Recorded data
┌────────

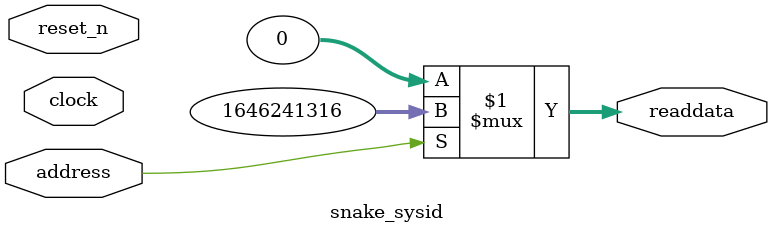
<source format=v>



// synthesis translate_off
`timescale 1ns / 1ps
// synthesis translate_on

// turn off superfluous verilog processor warnings 
// altera message_level Level1 
// altera message_off 10034 10035 10036 10037 10230 10240 10030 

module snake_sysid (
               // inputs:
                address,
                clock,
                reset_n,

               // outputs:
                readdata
             )
;

  output  [ 31: 0] readdata;
  input            address;
  input            clock;
  input            reset_n;

  wire    [ 31: 0] readdata;
  //control_slave, which is an e_avalon_slave
  assign readdata = address ? 1646241316 : 0;

endmodule



</source>
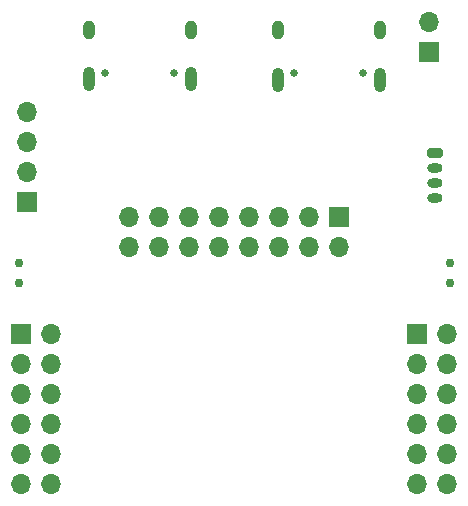
<source format=gbr>
%TF.GenerationSoftware,KiCad,Pcbnew,(6.0.0)*%
%TF.CreationDate,2022-01-05T23:10:14+08:00*%
%TF.ProjectId,CH573_KIT,43483537-335f-44b4-9954-2e6b69636164,rev?*%
%TF.SameCoordinates,Original*%
%TF.FileFunction,Soldermask,Bot*%
%TF.FilePolarity,Negative*%
%FSLAX46Y46*%
G04 Gerber Fmt 4.6, Leading zero omitted, Abs format (unit mm)*
G04 Created by KiCad (PCBNEW (6.0.0)) date 2022-01-05 23:10:14*
%MOMM*%
%LPD*%
G01*
G04 APERTURE LIST*
G04 Aperture macros list*
%AMRoundRect*
0 Rectangle with rounded corners*
0 $1 Rounding radius*
0 $2 $3 $4 $5 $6 $7 $8 $9 X,Y pos of 4 corners*
0 Add a 4 corners polygon primitive as box body*
4,1,4,$2,$3,$4,$5,$6,$7,$8,$9,$2,$3,0*
0 Add four circle primitives for the rounded corners*
1,1,$1+$1,$2,$3*
1,1,$1+$1,$4,$5*
1,1,$1+$1,$6,$7*
1,1,$1+$1,$8,$9*
0 Add four rect primitives between the rounded corners*
20,1,$1+$1,$2,$3,$4,$5,0*
20,1,$1+$1,$4,$5,$6,$7,0*
20,1,$1+$1,$6,$7,$8,$9,0*
20,1,$1+$1,$8,$9,$2,$3,0*%
G04 Aperture macros list end*
%ADD10O,1.700000X1.700000*%
%ADD11R,1.700000X1.700000*%
%ADD12C,0.650000*%
%ADD13O,1.000000X2.100000*%
%ADD14O,1.000000X1.600000*%
%ADD15C,0.750000*%
%ADD16RoundRect,0.200000X-0.450000X0.200000X-0.450000X-0.200000X0.450000X-0.200000X0.450000X0.200000X0*%
%ADD17O,1.300000X0.800000*%
G04 APERTURE END LIST*
D10*
%TO.C,J3*%
X149515000Y-91350000D03*
X146975000Y-91350000D03*
X149515000Y-88810000D03*
X146975000Y-88810000D03*
X149515000Y-86270000D03*
X146975000Y-86270000D03*
X149515000Y-83730000D03*
X146975000Y-83730000D03*
X149515000Y-81190000D03*
X146975000Y-81190000D03*
X149515000Y-78650000D03*
D11*
X146975000Y-78650000D03*
%TD*%
%TO.C,J4*%
X173875000Y-68725000D03*
D10*
X173875000Y-71265000D03*
X171335000Y-68725000D03*
X171335000Y-71265000D03*
X168795000Y-68725000D03*
X168795000Y-71265000D03*
X166255000Y-68725000D03*
X166255000Y-71265000D03*
X163715000Y-68725000D03*
X163715000Y-71265000D03*
X161175000Y-68725000D03*
X161175000Y-71265000D03*
X158635000Y-68725000D03*
X158635000Y-71265000D03*
X156095000Y-68725000D03*
X156095000Y-71265000D03*
%TD*%
D12*
%TO.C,USB2*%
X159890000Y-56540000D03*
X154110000Y-56540000D03*
D13*
X152680000Y-57070000D03*
D14*
X161320000Y-52890000D03*
D13*
X161320000Y-57070000D03*
D14*
X152680000Y-52890000D03*
%TD*%
D11*
%TO.C,J2*%
X147500000Y-67500000D03*
D10*
X147500000Y-64960000D03*
X147500000Y-62420000D03*
X147500000Y-59880000D03*
%TD*%
D12*
%TO.C,USB1*%
X170110000Y-56600000D03*
X175890000Y-56600000D03*
D14*
X168680000Y-52950000D03*
D13*
X168680000Y-57130000D03*
D14*
X177320000Y-52950000D03*
D13*
X177320000Y-57130000D03*
%TD*%
D11*
%TO.C,J1*%
X181500000Y-54775000D03*
D10*
X181500000Y-52235000D03*
%TD*%
D15*
%TO.C,SW2*%
X183250000Y-74350000D03*
X183250000Y-72650000D03*
%TD*%
D10*
%TO.C,J6*%
X183015000Y-91350000D03*
X180475000Y-91350000D03*
X183015000Y-88810000D03*
X180475000Y-88810000D03*
X183015000Y-86270000D03*
X180475000Y-86270000D03*
X183015000Y-83730000D03*
X180475000Y-83730000D03*
X183015000Y-81190000D03*
X180475000Y-81190000D03*
X183015000Y-78650000D03*
D11*
X180475000Y-78650000D03*
%TD*%
D15*
%TO.C,SW1*%
X146750000Y-74350000D03*
X146750000Y-72650000D03*
%TD*%
D16*
%TO.C,J5*%
X182050000Y-63375000D03*
D17*
X182050000Y-64625000D03*
X182050000Y-65875000D03*
X182050000Y-67125000D03*
%TD*%
M02*

</source>
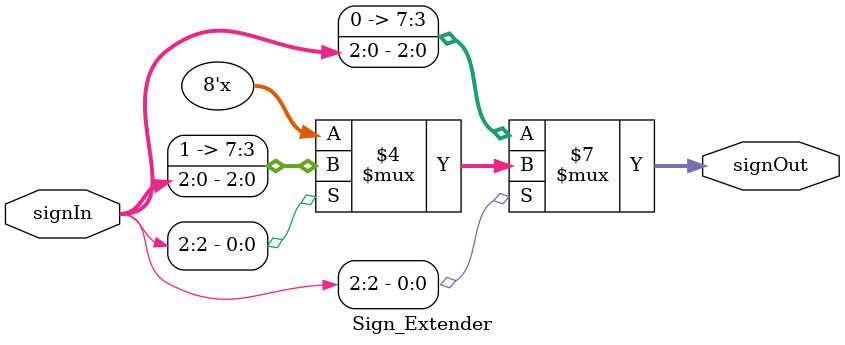
<source format=v>
`timescale 1ns / 1ps


module Sign_Extender(signIn,signOut);
  input [2:0] signIn;  // input which contains the least 3 bits from instruction
  output reg[7:0] signOut; //output after the sign extension
  always @(*)
   begin
    if(signIn[2]==0) // checking the bit 
    signOut <= {5'b00000 , signIn}; // appending 5 more bits 
    else if(signIn[2]==1)
    signOut <= {5'b11111 , signIn};
   end
endmodule

</source>
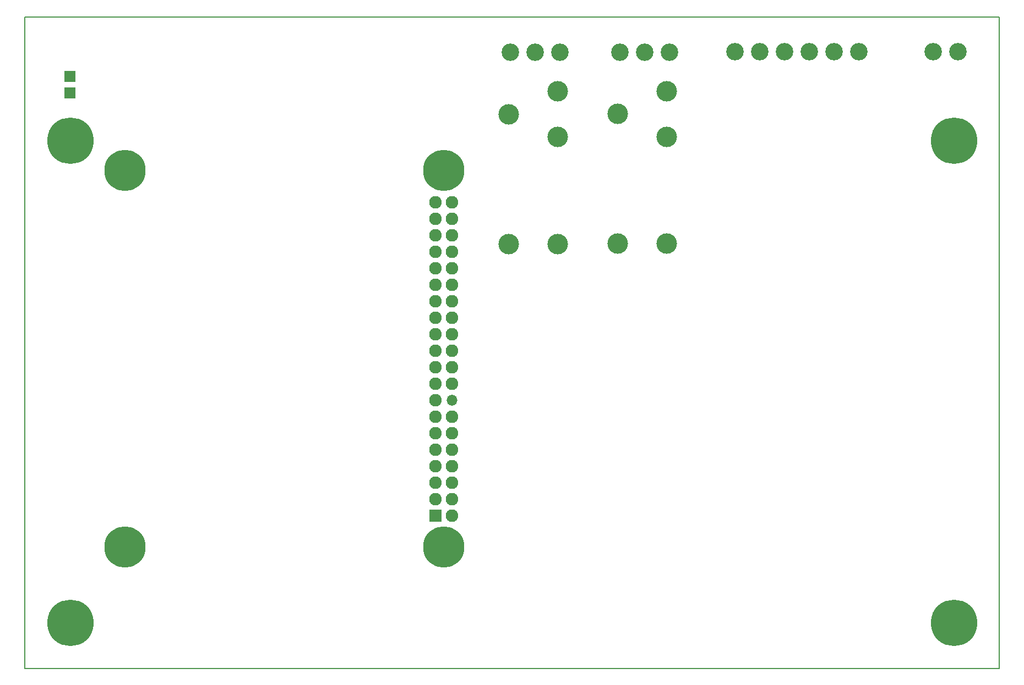
<source format=gbr>
%FSLAX23Y23*%
%MOIN*%
G04 EasyPC Gerber Version 17.0 Build 3379 *
%ADD151O,0.06600X0.06600*%
%ADD150O,0.07600X0.07600*%
%ADD154R,0.06600X0.06600*%
%ADD152R,0.07600X0.07600*%
%ADD28C,0.00500*%
%ADD88C,0.10600*%
%ADD157C,0.12411*%
%ADD153C,0.25009*%
%ADD87C,0.28100*%
X0Y0D02*
D02*
D28*
X4Y3D02*
X5904D01*
Y3953*
X4*
Y3*
D02*
D87*
X279Y278D03*
Y3203D03*
X5629Y278D03*
Y3203D03*
D02*
D88*
X2943Y3738D03*
X3093D03*
X3243D03*
X3606Y3739D03*
X3756D03*
X3906D03*
X4304Y3740D03*
X4454D03*
X4604D03*
X4754D03*
X4904D03*
X5054D03*
X5504D03*
X5654D03*
D02*
D150*
X2491Y1028D03*
Y1128D03*
Y1228D03*
Y1328D03*
Y1428D03*
Y1528D03*
Y1628D03*
Y1728D03*
Y1828D03*
Y1928D03*
Y2028D03*
Y2128D03*
Y2228D03*
Y2328D03*
Y2428D03*
Y2528D03*
Y2628D03*
Y2728D03*
Y2828D03*
X2591Y928D03*
Y1028D03*
Y1128D03*
Y1228D03*
Y1328D03*
Y1428D03*
Y1528D03*
Y1728D03*
Y1828D03*
Y1928D03*
Y2028D03*
Y2128D03*
Y2228D03*
Y2328D03*
Y2428D03*
Y2528D03*
Y2628D03*
Y2728D03*
Y2828D03*
D02*
D151*
Y1628D03*
D02*
D152*
X2491Y928D03*
D02*
D153*
X612Y737D03*
Y3020D03*
X2542Y737D03*
Y3020D03*
D02*
D154*
X278Y3493D03*
Y3593D03*
D02*
D157*
X2935Y2575D03*
Y3363D03*
X3230Y2575D03*
Y3225D03*
Y3500D03*
X3595Y2577D03*
Y3364D03*
X3891Y2577D03*
Y3226D03*
Y3502D03*
X0Y0D02*
M02*

</source>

└────────

Collect each line of the entries that has the word "bits", copying it in full.

  input [2:0] signIn;  // input which contains the least 3 bits from instruction
    signOut <= {5'b00000 , signIn}; // appending 5 more bits 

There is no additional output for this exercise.